__WHAT YOU WILL DO__
Find the lines below holding the word "Status" and copy each of them.

__DATA EXTRACT__

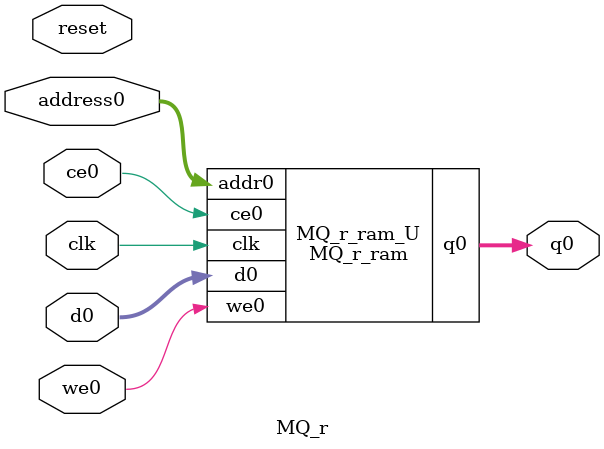
<source format=v>
`timescale 1 ns / 1 ps
module MQ_r_ram (addr0, ce0, d0, we0, q0,  clk);

parameter DWIDTH = 32;
parameter AWIDTH = 6;
parameter MEM_SIZE = 48;

input[AWIDTH-1:0] addr0;
input ce0;
input[DWIDTH-1:0] d0;
input we0;
output reg[DWIDTH-1:0] q0;
input clk;

(* ram_style = "block" *)reg [DWIDTH-1:0] ram[0:MEM_SIZE-1];




always @(posedge clk)  
begin 
    if (ce0) begin
        if (we0) 
            ram[addr0] <= d0; 
        q0 <= ram[addr0];
    end
end


endmodule

`timescale 1 ns / 1 ps
module MQ_r(
    reset,
    clk,
    address0,
    ce0,
    we0,
    d0,
    q0);

parameter DataWidth = 32'd32;
parameter AddressRange = 32'd48;
parameter AddressWidth = 32'd6;
input reset;
input clk;
input[AddressWidth - 1:0] address0;
input ce0;
input we0;
input[DataWidth - 1:0] d0;
output[DataWidth - 1:0] q0;



MQ_r_ram MQ_r_ram_U(
    .clk( clk ),
    .addr0( address0 ),
    .ce0( ce0 ),
    .we0( we0 ),
    .d0( d0 ),
    .q0( q0 ));

endmodule


</source>
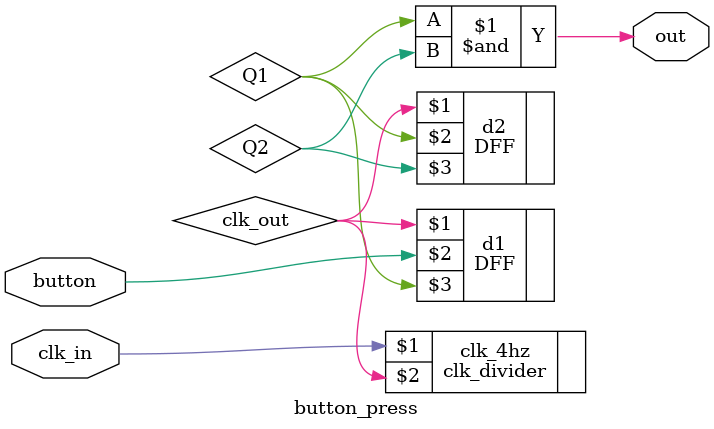
<source format=v>
`timescale 1ns / 1ps

module button_push(
input clk_in,button,
output out
    );
    wire clk_out;
    wire Q1,Q1_bar,Q2,Q2_bar;
    clk_divider #(.DIV(28'd4)) clk_4hz(clk_in,clk_out);
    DFF d1(clk_out,button,Q1);
    DFF d2(clk_out,Q1,Q2,Q2_bar);
    assign out = Q1 & Q2_bar;
endmodule

module button_press(
input clk_in,button,
output out
    );
    wire clk_out;
    wire Q1,Q2;
    clk_divider #(.DIV(4)) clk_4hz(clk_in,clk_out);
    DFF d1(clk_out,button,Q1);
    DFF d2(clk_out,Q1,Q2);
    assign out = Q1 & Q2;
endmodule
</source>
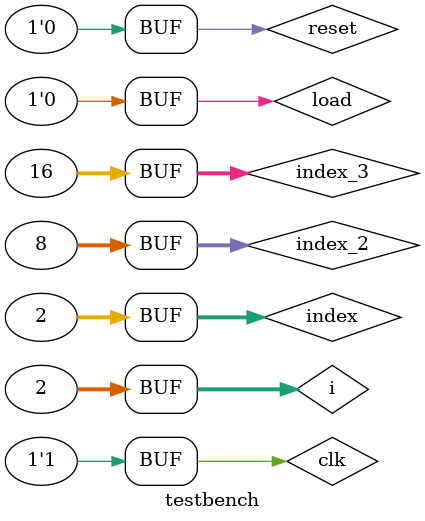
<source format=v>
module testbench();
        parameter N = 2;
        parameter WBITS = 8;
        parameter ABITS = 16;

        reg clk;
        reg reset;
        reg load;
        reg [(WBITS*N) - 1:0] weights_in_vector;
        reg [(ABITS*N) - 1:0] sums_in_vector;
        wire [(ABITS*N) - 1:0] accumulator_out_vector;

        reg [WBITS - 1 : 0] weights_in[N - 1 : 0];
        reg [ABITS - 1 : 0] sums_in[N - 1 : 0];
        reg [ABITS - 1 : 0] accumulators_out [N - 1 : 0];

        integer i;
        integer index;
        integer index_2;
        integer index_3;

        array my_array  (
                .clk(clk),
                .reset(reset),
                .load(load),
                .weights_in_vector(weights_in_vector),
                .sums_in_vector(sums_in_vector),
                .accumuators_out_vector(accumulator_out_vector));


        always@(*) begin
                for (index = 0; index < N; index = index + 1) begin
                        index_2 = index*WBITS;
                        index_3 = index*ABITS;
                        weights_in_vector[index_2 +: WBITS] = weights_in[index];
                        sums_in_vector[index_3 +: ABITS] = sums_in[index];
                        accumulators_out[index] = accumulator_out_vector[index_3 +: ABITS];
                end
        end




        initial begin

                clk = 0;
                reset = 0;
                load = 0;

                weights_in[0] = 0;
                weights_in[1] = 0;

                sums_in[0] = 0;
                sums_in[1] = 0;

                for (i = 0; i < N; i = i + 1) begin
                        weights_in[i] = 0;
                        sums_in[i] = 0;
                end

                clk = 1'b0; #10
                clk = 1'b1; #10

                reset = 1'b1;
                
                clk = 1'b0; #10
                clk = 1'b1; #10

                reset = 1'b0;
                load = 1'b1;

                weights_in[0] = 2;
                weights_in[1] = 4;
                
                clk = 1'b0; #10
                clk = 1'b1; #10

                weights_in[0] = 1;
                weights_in[1] = 3;

                clk = 1'b0; #10
                clk = 1'b1; #10

                load = 1'b0;

                weights_in[0] = 1;
                weights_in[1] = 0;

                clk = 1'b0; #10
                clk = 1'b1; #10

                weights_in[0] = 0;
                weights_in[1] = 0;

                clk = 1'b0; #10
                clk = 1'b1; #10

                weights_in[0] = 0;
                weights_in[1] = 1;
                
                clk = 1'b0; #10
                clk = 1'b1; #10

                weights_in[0] = 0;
                weights_in[1] = 0;

                clk = 1'b0; #10
                clk = 1'b1; #10
                clk = 1'b0; #10
                clk = 1'b1; #10
                clk = 1'b0; #10
                clk = 1'b1; #10
                clk = 1'b0; #10
                clk = 1'b1;     

        end


        
        





endmodule
</source>
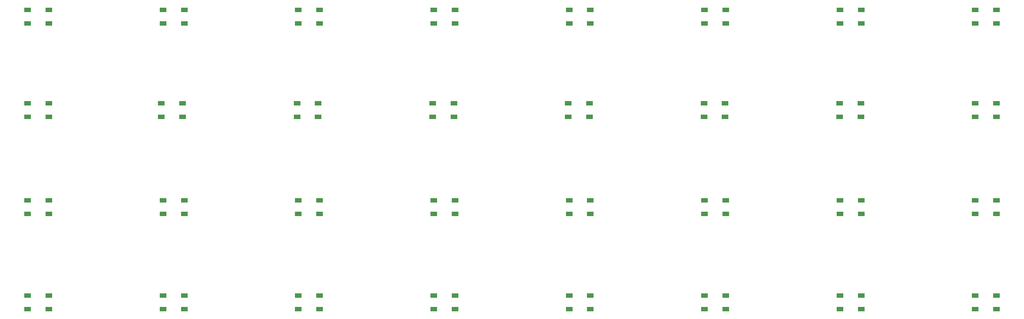
<source format=gbr>
%TF.GenerationSoftware,KiCad,Pcbnew,(5.1.10)-1*%
%TF.CreationDate,2021-06-03T19:49:57-05:00*%
%TF.ProjectId,step_led_panel,73746570-5f6c-4656-945f-70616e656c2e,rev?*%
%TF.SameCoordinates,Original*%
%TF.FileFunction,Paste,Top*%
%TF.FilePolarity,Positive*%
%FSLAX46Y46*%
G04 Gerber Fmt 4.6, Leading zero omitted, Abs format (unit mm)*
G04 Created by KiCad (PCBNEW (5.1.10)-1) date 2021-06-03 19:49:57*
%MOMM*%
%LPD*%
G01*
G04 APERTURE LIST*
%ADD10R,1.500000X1.000000*%
G04 APERTURE END LIST*
D10*
%TO.C,LED21*%
X127452856Y-47506666D03*
X127452856Y-50706666D03*
X132352856Y-47506666D03*
X132352856Y-50706666D03*
%TD*%
%TO.C,LED32*%
X221070000Y-69520000D03*
X221070000Y-72720000D03*
X225970000Y-69520000D03*
X225970000Y-72720000D03*
%TD*%
%TO.C,LED31*%
X189864284Y-69520000D03*
X189864284Y-72720000D03*
X194764284Y-69520000D03*
X194764284Y-72720000D03*
%TD*%
%TO.C,LED30*%
X158658570Y-69520000D03*
X158658570Y-72720000D03*
X163558570Y-69520000D03*
X163558570Y-72720000D03*
%TD*%
%TO.C,LED29*%
X127452856Y-69520000D03*
X127452856Y-72720000D03*
X132352856Y-69520000D03*
X132352856Y-72720000D03*
%TD*%
%TO.C,LED28*%
X96247142Y-69520000D03*
X96247142Y-72720000D03*
X101147142Y-69520000D03*
X101147142Y-72720000D03*
%TD*%
%TO.C,LED27*%
X65041428Y-69520000D03*
X65041428Y-72720000D03*
X69941428Y-69520000D03*
X69941428Y-72720000D03*
%TD*%
%TO.C,LED26*%
X33835714Y-69520000D03*
X33835714Y-72720000D03*
X38735714Y-69520000D03*
X38735714Y-72720000D03*
%TD*%
%TO.C,LED25*%
X2630000Y-69520000D03*
X2630000Y-72720000D03*
X7530000Y-69520000D03*
X7530000Y-72720000D03*
%TD*%
%TO.C,LED24*%
X221070000Y-47506666D03*
X221070000Y-50706666D03*
X225970000Y-47506666D03*
X225970000Y-50706666D03*
%TD*%
%TO.C,LED23*%
X189864284Y-47506666D03*
X189864284Y-50706666D03*
X194764284Y-47506666D03*
X194764284Y-50706666D03*
%TD*%
%TO.C,LED22*%
X158658570Y-47506666D03*
X158658570Y-50706666D03*
X163558570Y-47506666D03*
X163558570Y-50706666D03*
%TD*%
%TO.C,LED20*%
X96247142Y-47506666D03*
X96247142Y-50706666D03*
X101147142Y-47506666D03*
X101147142Y-50706666D03*
%TD*%
%TO.C,LED19*%
X65041428Y-47506666D03*
X65041428Y-50706666D03*
X69941428Y-47506666D03*
X69941428Y-50706666D03*
%TD*%
%TO.C,LED18*%
X33835714Y-47506666D03*
X33835714Y-50706666D03*
X38735714Y-47506666D03*
X38735714Y-50706666D03*
%TD*%
%TO.C,LED17*%
X2630000Y-47506666D03*
X2630000Y-50706666D03*
X7530000Y-47506666D03*
X7530000Y-50706666D03*
%TD*%
%TO.C,LED16*%
X221070000Y-25070000D03*
X221070000Y-28270000D03*
X225970000Y-25070000D03*
X225970000Y-28270000D03*
%TD*%
%TO.C,LED15*%
X189798572Y-25070000D03*
X189798572Y-28270000D03*
X194698572Y-25070000D03*
X194698572Y-28270000D03*
%TD*%
%TO.C,LED14*%
X158527144Y-25070000D03*
X158527144Y-28270000D03*
X163427144Y-25070000D03*
X163427144Y-28270000D03*
%TD*%
%TO.C,LED13*%
X127255716Y-25070000D03*
X127255716Y-28270000D03*
X132155716Y-25070000D03*
X132155716Y-28270000D03*
%TD*%
%TO.C,LED12*%
X95984288Y-25070000D03*
X95984288Y-28270000D03*
X100884288Y-25070000D03*
X100884288Y-28270000D03*
%TD*%
%TO.C,LED11*%
X64712860Y-25070000D03*
X64712860Y-28270000D03*
X69612860Y-25070000D03*
X69612860Y-28270000D03*
%TD*%
%TO.C,LED10*%
X33441432Y-25070000D03*
X33441432Y-28270000D03*
X38341432Y-25070000D03*
X38341432Y-28270000D03*
%TD*%
%TO.C,LED9*%
X2630000Y-25070000D03*
X2630000Y-28270000D03*
X7530000Y-25070000D03*
X7530000Y-28270000D03*
%TD*%
%TO.C,LED8*%
X221070000Y-3480000D03*
X221070000Y-6680000D03*
X225970000Y-3480000D03*
X225970000Y-6680000D03*
%TD*%
%TO.C,LED7*%
X189864284Y-3480000D03*
X189864284Y-6680000D03*
X194764284Y-3480000D03*
X194764284Y-6680000D03*
%TD*%
%TO.C,LED6*%
X158658570Y-3480000D03*
X158658570Y-6680000D03*
X163558570Y-3480000D03*
X163558570Y-6680000D03*
%TD*%
%TO.C,LED5*%
X127452856Y-3480000D03*
X127452856Y-6680000D03*
X132352856Y-3480000D03*
X132352856Y-6680000D03*
%TD*%
%TO.C,LED4*%
X96247142Y-3480000D03*
X96247142Y-6680000D03*
X101147142Y-3480000D03*
X101147142Y-6680000D03*
%TD*%
%TO.C,LED3*%
X65041428Y-3480000D03*
X65041428Y-6680000D03*
X69941428Y-3480000D03*
X69941428Y-6680000D03*
%TD*%
%TO.C,LED2*%
X33835714Y-3480000D03*
X33835714Y-6680000D03*
X38735714Y-3480000D03*
X38735714Y-6680000D03*
%TD*%
%TO.C,LED1*%
X2630000Y-3480000D03*
X2630000Y-6680000D03*
X7530000Y-3480000D03*
X7530000Y-6680000D03*
%TD*%
M02*

</source>
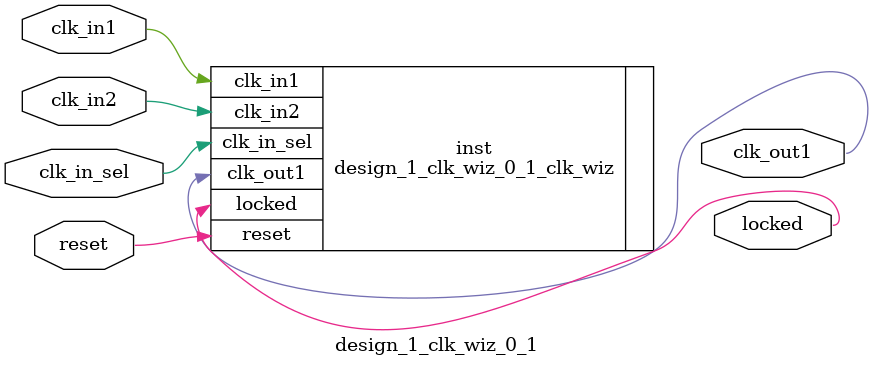
<source format=v>


`timescale 1ps/1ps

(* CORE_GENERATION_INFO = "design_1_clk_wiz_0_1,clk_wiz_v6_0_12_0_0,{component_name=design_1_clk_wiz_0_1,use_phase_alignment=false,use_min_o_jitter=true,use_max_i_jitter=false,use_dyn_phase_shift=false,use_inclk_switchover=true,use_dyn_reconfig=false,enable_axi=0,feedback_source=FDBK_AUTO,PRIMITIVE=PLL,num_out_clk=1,clkin1_period=10.000,clkin2_period=10.000,use_power_down=false,use_reset=true,use_locked=true,use_inclk_stopped=false,feedback_type=SINGLE,CLOCK_MGR_TYPE=NA,manual_override=false}" *)

module design_1_clk_wiz_0_1 
 (
  input         clk_in2,
  input         clk_in_sel,
  // Clock out ports
  output        clk_out1,
  // Status and control signals
  input         reset,
  output        locked,
 // Clock in ports
  input         clk_in1
 );

  design_1_clk_wiz_0_1_clk_wiz inst
  (
  .clk_in2(clk_in2),
  .clk_in_sel(clk_in_sel),
  // Clock out ports  
  .clk_out1(clk_out1),
  // Status and control signals               
  .reset(reset), 
  .locked(locked),
 // Clock in ports
  .clk_in1(clk_in1)
  );

endmodule

</source>
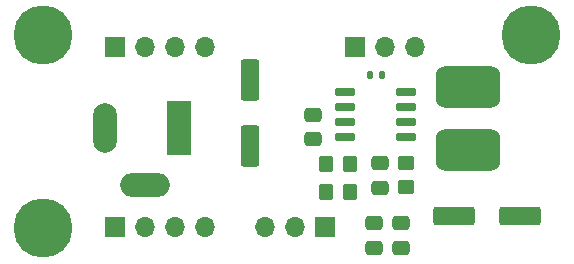
<source format=gts>
%TF.GenerationSoftware,KiCad,Pcbnew,(6.0.8)*%
%TF.CreationDate,2022-11-18T22:38:32+01:00*%
%TF.ProjectId,Single-DCDC-Converter,53696e67-6c65-42d4-9443-44432d436f6e,rev?*%
%TF.SameCoordinates,Original*%
%TF.FileFunction,Soldermask,Top*%
%TF.FilePolarity,Negative*%
%FSLAX46Y46*%
G04 Gerber Fmt 4.6, Leading zero omitted, Abs format (unit mm)*
G04 Created by KiCad (PCBNEW (6.0.8)) date 2022-11-18 22:38:32*
%MOMM*%
%LPD*%
G01*
G04 APERTURE LIST*
G04 Aperture macros list*
%AMRoundRect*
0 Rectangle with rounded corners*
0 $1 Rounding radius*
0 $2 $3 $4 $5 $6 $7 $8 $9 X,Y pos of 4 corners*
0 Add a 4 corners polygon primitive as box body*
4,1,4,$2,$3,$4,$5,$6,$7,$8,$9,$2,$3,0*
0 Add four circle primitives for the rounded corners*
1,1,$1+$1,$2,$3*
1,1,$1+$1,$4,$5*
1,1,$1+$1,$6,$7*
1,1,$1+$1,$8,$9*
0 Add four rect primitives between the rounded corners*
20,1,$1+$1,$2,$3,$4,$5,0*
20,1,$1+$1,$4,$5,$6,$7,0*
20,1,$1+$1,$6,$7,$8,$9,0*
20,1,$1+$1,$8,$9,$2,$3,0*%
G04 Aperture macros list end*
%ADD10RoundRect,0.900000X-1.850000X-0.900000X1.850000X-0.900000X1.850000X0.900000X-1.850000X0.900000X0*%
%ADD11RoundRect,0.900000X1.850000X0.900000X-1.850000X0.900000X-1.850000X-0.900000X1.850000X-0.900000X0*%
%ADD12RoundRect,0.135000X-0.135000X-0.185000X0.135000X-0.185000X0.135000X0.185000X-0.135000X0.185000X0*%
%ADD13RoundRect,0.250000X0.475000X-0.337500X0.475000X0.337500X-0.475000X0.337500X-0.475000X-0.337500X0*%
%ADD14R,1.700000X1.700000*%
%ADD15O,1.700000X1.700000*%
%ADD16RoundRect,0.150000X-0.725000X-0.150000X0.725000X-0.150000X0.725000X0.150000X-0.725000X0.150000X0*%
%ADD17RoundRect,0.250000X0.550000X-1.500000X0.550000X1.500000X-0.550000X1.500000X-0.550000X-1.500000X0*%
%ADD18C,5.000000*%
%ADD19RoundRect,0.250000X-0.450000X0.350000X-0.450000X-0.350000X0.450000X-0.350000X0.450000X0.350000X0*%
%ADD20RoundRect,0.250000X-0.350000X-0.450000X0.350000X-0.450000X0.350000X0.450000X-0.350000X0.450000X0*%
%ADD21RoundRect,0.250000X0.350000X0.450000X-0.350000X0.450000X-0.350000X-0.450000X0.350000X-0.450000X0*%
%ADD22R,2.000000X4.600000*%
%ADD23O,2.000000X4.200000*%
%ADD24O,4.200000X2.000000*%
%ADD25RoundRect,0.250000X-1.500000X-0.550000X1.500000X-0.550000X1.500000X0.550000X-1.500000X0.550000X0*%
G04 APERTURE END LIST*
D10*
X111201200Y-66930600D03*
D11*
X111201200Y-72210600D03*
D12*
X103860000Y-65930000D03*
X102840000Y-65930000D03*
D13*
X103682800Y-75434100D03*
X103682800Y-73359100D03*
D14*
X99060000Y-78740000D03*
D15*
X96520000Y-78740000D03*
X93980000Y-78740000D03*
D16*
X100777600Y-67360800D03*
X100777600Y-68630800D03*
X100777600Y-69900800D03*
X100777600Y-71170800D03*
X105927600Y-71170800D03*
X105927600Y-69900800D03*
X105927600Y-68630800D03*
X105927600Y-67360800D03*
D17*
X92710000Y-71888000D03*
X92710000Y-66288000D03*
D18*
X75200000Y-62520000D03*
D13*
X103200000Y-80537500D03*
X103200000Y-78462500D03*
D19*
X105918000Y-73371200D03*
X105918000Y-75371200D03*
D18*
X116530000Y-62520000D03*
D20*
X99150000Y-73440000D03*
X101150000Y-73440000D03*
D14*
X101600000Y-63500000D03*
D15*
X104140000Y-63500000D03*
X106680000Y-63500000D03*
D14*
X81280000Y-63500000D03*
D15*
X83820000Y-63500000D03*
X86360000Y-63500000D03*
X88900000Y-63500000D03*
D21*
X101150000Y-75840000D03*
X99150000Y-75840000D03*
D18*
X75200000Y-78860000D03*
D22*
X86690200Y-70393800D03*
D23*
X80390200Y-70393800D03*
D24*
X83790200Y-75193800D03*
D13*
X98050000Y-71319300D03*
X98050000Y-69244300D03*
D14*
X81280000Y-78740000D03*
D15*
X83820000Y-78740000D03*
X86360000Y-78740000D03*
X88900000Y-78740000D03*
D25*
X115560000Y-77800000D03*
X109960000Y-77800000D03*
D13*
X105500000Y-80539500D03*
X105500000Y-78464500D03*
M02*

</source>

__RESPONSE BELOW__
  // Status and control signals
  // Status and control signals               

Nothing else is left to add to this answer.